Prof. Sangeeta Tyagi (Heller)
In recent months we have seen that what started out as a debate about bathroom use for transgender people has turned into a full-out attack on trans young people, with Republican legislators in 17 states introducing bills that limit medical access to gender-affirming care for young people and more than 20 states introducing bills related to transgender youth participation in sports. The Arkansas bill is the most recent and perhaps the most restrictive in regard to access to medical care. While Gov. Asa Hutchinson has vetoed the bill calling it a “vast government overreach” and a “product of the cultural war in America,” he is fully expecting his veto to be overturned by the legislator since only a simple majority is needed to do so.
While the bills themselves are troubling, the energy behind them speaks to a larger narrative in which the “other” is sought to be controlled, whether it is through the forced sterilization of women of color (Black, Native, immigrant); ever more draconian anti-abortion legislations that limit women’s right to make their own health decisions; lack of access to equitable health care and the related inequities in health outcomes for communities of color; or through state sponsored violence that shapes the daily experiences of communities of color. The through line that connects all of these efforts is the intersection of racism, sexism, homophobia and trans-phobia, xenophobia and discrimination against disabled people.
Instead of this cruel and exclusionary politicization of anti-trans agendas, a more affirmative approach to the health and well-being of trans youth would rely on science and a trauma-informed policy framework to create supportive policies that facilitate the overall healthy development of all young people.

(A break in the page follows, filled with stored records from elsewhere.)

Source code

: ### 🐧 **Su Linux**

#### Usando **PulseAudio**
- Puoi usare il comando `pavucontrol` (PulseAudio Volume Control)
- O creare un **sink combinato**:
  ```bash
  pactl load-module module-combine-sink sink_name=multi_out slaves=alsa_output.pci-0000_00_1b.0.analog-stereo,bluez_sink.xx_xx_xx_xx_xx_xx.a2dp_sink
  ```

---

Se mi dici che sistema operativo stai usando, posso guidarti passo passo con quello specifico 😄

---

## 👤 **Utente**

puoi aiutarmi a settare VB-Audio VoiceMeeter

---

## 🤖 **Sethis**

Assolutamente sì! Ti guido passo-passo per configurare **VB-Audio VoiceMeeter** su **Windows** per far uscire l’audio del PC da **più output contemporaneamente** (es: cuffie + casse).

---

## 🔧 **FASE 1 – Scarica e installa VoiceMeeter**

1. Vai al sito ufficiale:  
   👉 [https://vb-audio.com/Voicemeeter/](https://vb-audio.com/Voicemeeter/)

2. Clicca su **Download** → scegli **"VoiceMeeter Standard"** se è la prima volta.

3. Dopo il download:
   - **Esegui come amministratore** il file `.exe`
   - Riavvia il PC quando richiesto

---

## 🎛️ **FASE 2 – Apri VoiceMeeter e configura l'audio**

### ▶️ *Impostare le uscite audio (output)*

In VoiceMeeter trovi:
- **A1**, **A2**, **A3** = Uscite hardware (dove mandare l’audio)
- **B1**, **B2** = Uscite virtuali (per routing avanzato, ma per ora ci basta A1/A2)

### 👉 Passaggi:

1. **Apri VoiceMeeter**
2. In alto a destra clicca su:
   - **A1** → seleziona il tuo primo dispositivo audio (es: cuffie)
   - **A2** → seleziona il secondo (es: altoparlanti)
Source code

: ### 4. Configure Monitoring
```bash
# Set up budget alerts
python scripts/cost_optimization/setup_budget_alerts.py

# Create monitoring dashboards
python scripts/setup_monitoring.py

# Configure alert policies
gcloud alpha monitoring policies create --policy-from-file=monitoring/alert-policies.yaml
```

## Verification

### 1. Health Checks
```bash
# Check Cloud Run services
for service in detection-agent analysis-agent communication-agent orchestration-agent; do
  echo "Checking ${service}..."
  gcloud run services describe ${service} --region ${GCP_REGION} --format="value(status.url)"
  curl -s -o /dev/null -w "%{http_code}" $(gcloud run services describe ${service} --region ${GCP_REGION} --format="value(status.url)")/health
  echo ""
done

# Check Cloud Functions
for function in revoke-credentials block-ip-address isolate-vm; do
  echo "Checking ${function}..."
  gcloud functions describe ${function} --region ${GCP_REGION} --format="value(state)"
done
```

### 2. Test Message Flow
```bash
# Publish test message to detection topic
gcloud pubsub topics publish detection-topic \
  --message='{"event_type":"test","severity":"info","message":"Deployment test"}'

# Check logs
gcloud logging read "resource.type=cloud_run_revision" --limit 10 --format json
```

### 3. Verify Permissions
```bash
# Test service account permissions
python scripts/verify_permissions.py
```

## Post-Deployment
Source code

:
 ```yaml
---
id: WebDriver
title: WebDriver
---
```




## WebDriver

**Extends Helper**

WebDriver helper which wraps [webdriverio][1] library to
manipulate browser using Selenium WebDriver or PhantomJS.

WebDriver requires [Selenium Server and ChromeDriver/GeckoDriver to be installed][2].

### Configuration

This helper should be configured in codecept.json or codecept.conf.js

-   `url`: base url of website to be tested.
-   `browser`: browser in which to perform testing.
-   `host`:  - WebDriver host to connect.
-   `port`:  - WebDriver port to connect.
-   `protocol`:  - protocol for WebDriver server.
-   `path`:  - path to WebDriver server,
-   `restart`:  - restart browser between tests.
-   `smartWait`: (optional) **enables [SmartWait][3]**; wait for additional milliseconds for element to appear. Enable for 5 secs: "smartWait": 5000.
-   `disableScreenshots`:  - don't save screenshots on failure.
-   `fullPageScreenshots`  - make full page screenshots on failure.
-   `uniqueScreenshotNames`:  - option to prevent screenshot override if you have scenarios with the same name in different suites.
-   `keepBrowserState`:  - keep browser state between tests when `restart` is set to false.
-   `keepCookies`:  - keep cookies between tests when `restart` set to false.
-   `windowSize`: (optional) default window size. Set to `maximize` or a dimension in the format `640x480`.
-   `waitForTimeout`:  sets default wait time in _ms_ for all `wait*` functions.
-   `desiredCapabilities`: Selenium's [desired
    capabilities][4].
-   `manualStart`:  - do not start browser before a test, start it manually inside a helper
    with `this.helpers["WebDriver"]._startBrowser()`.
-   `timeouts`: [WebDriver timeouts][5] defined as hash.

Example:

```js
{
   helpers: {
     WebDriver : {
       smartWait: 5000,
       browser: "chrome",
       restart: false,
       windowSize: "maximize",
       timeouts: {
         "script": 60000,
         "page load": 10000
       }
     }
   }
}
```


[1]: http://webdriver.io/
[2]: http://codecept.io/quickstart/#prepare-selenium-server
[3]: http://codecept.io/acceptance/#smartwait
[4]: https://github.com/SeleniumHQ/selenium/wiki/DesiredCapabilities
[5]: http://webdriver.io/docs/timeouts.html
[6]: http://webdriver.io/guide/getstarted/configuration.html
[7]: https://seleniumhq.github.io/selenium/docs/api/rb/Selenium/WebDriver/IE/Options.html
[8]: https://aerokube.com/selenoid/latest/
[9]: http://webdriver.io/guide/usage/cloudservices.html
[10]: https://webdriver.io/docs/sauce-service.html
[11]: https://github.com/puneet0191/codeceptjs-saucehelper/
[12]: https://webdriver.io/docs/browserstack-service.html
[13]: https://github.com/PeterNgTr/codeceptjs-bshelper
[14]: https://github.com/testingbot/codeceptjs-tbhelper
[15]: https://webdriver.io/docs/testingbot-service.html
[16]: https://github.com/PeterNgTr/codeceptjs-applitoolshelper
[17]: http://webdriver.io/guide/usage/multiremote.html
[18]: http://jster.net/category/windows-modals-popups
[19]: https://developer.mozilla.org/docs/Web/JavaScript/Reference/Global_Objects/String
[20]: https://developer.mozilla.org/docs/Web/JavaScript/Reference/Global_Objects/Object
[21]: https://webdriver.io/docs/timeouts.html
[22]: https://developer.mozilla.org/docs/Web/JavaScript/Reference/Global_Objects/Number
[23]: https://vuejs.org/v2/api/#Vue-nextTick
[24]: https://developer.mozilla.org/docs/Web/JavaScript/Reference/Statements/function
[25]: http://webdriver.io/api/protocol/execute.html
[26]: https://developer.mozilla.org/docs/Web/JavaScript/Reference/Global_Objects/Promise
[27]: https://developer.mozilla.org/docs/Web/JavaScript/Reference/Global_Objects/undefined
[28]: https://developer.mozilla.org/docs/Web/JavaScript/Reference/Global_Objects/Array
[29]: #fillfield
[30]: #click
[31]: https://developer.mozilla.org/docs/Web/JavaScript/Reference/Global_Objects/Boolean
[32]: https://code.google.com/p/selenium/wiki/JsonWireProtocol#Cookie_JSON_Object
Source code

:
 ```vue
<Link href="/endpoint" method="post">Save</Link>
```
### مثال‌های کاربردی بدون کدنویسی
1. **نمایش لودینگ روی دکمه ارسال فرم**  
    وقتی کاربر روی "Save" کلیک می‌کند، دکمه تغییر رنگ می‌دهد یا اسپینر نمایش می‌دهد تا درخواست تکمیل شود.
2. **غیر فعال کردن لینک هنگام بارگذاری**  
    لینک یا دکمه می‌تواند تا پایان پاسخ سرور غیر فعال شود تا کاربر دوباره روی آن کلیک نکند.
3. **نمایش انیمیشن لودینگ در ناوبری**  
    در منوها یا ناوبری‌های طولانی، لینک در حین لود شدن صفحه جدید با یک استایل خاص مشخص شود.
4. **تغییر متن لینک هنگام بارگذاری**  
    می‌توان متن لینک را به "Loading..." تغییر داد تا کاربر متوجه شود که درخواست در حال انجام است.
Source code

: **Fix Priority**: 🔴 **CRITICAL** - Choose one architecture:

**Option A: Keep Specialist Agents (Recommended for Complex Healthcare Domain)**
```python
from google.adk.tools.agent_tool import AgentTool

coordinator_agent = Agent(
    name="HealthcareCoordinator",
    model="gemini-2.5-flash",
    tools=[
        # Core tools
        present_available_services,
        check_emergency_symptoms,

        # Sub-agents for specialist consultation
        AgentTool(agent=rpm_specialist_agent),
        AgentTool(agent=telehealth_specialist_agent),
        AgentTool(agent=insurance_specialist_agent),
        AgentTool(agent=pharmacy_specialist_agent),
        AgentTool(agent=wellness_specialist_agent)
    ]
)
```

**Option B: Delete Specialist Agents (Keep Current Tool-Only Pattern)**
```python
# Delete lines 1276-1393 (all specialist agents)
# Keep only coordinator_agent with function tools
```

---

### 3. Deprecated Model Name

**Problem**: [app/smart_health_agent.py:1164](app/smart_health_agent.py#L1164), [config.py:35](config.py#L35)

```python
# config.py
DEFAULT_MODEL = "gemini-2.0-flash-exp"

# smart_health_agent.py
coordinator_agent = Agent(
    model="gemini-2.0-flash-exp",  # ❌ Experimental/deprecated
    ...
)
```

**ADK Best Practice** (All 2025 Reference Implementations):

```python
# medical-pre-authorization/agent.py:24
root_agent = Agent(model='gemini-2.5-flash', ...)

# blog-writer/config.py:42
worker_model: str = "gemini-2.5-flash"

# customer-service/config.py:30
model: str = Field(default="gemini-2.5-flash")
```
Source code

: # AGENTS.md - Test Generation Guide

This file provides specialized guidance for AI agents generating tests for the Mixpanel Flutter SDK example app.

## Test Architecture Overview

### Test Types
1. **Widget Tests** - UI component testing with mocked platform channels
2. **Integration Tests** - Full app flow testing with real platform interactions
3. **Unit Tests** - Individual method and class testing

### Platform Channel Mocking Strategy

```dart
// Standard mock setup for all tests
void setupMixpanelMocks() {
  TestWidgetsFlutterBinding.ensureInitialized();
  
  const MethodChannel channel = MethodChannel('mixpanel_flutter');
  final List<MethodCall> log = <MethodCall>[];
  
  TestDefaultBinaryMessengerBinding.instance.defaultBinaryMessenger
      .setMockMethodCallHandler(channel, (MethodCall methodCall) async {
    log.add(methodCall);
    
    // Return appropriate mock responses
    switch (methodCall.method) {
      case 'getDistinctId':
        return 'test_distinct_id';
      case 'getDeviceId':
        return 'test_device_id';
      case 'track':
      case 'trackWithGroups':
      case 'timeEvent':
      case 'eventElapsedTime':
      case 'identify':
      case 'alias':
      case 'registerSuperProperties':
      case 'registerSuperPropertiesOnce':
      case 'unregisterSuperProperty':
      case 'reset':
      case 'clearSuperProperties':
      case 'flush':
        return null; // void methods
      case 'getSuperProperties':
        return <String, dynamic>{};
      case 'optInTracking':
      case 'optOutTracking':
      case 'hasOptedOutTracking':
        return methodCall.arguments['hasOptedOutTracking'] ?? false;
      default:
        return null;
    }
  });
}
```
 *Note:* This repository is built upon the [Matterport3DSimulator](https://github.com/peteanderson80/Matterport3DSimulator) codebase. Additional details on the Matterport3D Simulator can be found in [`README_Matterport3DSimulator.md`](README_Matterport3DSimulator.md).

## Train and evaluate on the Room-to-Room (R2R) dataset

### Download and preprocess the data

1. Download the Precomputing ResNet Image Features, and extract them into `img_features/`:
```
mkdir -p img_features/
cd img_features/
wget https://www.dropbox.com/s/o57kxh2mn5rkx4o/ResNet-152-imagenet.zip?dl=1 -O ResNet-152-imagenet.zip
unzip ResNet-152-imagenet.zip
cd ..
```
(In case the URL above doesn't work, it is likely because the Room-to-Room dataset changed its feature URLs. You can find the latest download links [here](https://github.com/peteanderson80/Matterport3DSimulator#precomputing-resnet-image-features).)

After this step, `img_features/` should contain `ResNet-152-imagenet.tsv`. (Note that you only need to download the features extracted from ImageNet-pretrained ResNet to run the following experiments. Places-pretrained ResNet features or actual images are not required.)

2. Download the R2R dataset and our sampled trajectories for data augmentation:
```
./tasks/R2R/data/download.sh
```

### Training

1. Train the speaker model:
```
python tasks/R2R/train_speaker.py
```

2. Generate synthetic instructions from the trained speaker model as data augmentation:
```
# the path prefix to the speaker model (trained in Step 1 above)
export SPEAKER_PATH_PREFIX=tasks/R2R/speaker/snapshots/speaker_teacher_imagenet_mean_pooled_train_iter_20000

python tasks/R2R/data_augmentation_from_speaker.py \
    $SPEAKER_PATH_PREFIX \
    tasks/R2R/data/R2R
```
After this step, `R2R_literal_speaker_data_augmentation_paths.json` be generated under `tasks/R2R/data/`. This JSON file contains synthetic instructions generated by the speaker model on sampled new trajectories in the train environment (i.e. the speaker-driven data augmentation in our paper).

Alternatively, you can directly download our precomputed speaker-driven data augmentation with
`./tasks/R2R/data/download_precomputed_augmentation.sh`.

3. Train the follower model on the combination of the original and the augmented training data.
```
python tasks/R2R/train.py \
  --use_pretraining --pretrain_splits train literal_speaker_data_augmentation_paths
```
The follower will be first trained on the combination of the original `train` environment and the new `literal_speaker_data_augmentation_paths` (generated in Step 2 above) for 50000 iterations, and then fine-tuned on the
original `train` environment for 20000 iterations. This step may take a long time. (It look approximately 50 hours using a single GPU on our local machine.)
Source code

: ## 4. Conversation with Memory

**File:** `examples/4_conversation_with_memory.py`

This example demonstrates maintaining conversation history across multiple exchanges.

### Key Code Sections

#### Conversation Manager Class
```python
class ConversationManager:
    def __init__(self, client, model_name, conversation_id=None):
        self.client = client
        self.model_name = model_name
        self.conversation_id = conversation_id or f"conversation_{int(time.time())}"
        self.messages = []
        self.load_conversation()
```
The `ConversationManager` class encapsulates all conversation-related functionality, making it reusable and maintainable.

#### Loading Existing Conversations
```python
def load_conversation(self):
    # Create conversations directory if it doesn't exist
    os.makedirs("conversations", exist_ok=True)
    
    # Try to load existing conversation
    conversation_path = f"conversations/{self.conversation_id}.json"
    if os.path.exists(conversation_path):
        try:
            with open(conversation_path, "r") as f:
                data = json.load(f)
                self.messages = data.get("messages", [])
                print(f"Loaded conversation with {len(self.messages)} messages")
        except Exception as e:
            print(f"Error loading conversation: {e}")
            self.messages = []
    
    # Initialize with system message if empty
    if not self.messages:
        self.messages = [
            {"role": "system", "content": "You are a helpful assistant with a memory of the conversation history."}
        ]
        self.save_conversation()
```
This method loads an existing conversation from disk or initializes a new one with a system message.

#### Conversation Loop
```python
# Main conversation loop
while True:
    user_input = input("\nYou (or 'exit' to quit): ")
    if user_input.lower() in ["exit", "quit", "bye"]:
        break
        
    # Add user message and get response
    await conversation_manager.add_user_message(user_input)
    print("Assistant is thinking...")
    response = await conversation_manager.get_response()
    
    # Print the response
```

Medical professionals, working with trans youth and their families, should chart the best course of action for young people’s physical and mental health and work to reduce problems related to gender dysphoria, depression and anxiety impacting trans youth. Young people with supportive doctors and families experience lower levels of anxiety and depression.
Additionally, trans youth are also subject to higher levels of violence, are overrepresented among the homeless and housing unstable population of young people and are more likely to be in and spend a longer amount of time in foster care. They are more likely to be bullied in school resulting in dropping out of school.
To create safe and healthy communities where all people are safe, attention needs to be paid to these structural issues impacting transgender communities. The Human Rights Campaign lists 2020 as the most violent year on record for transgender and gender non-conforming people. Action needs to be taken to stem the violence and to change the societal narrative that enable the many violent forms of marginalization of trans youth. Systems actors that engage with young people need to be trained in practices that support trans youth towards a more stable and caring pathway to adulthood with incentives directing systems towards more rather than less support.
Unless all young people are supported through their transition to adulthood with systems and policy makers that understand their needs and are set up to provide the necessary supports, we will lose a key societal resource – the energy and vitality of all young people as well as the strong and healthy communities that are at the foundation of a thriving society.
Sangeeta Tyagi is a senior social scientist at the Center for Youth and Communities, Chair of the MPP Women, Gender and Sexuality concentration and lectures in both the MBA and MPP programs.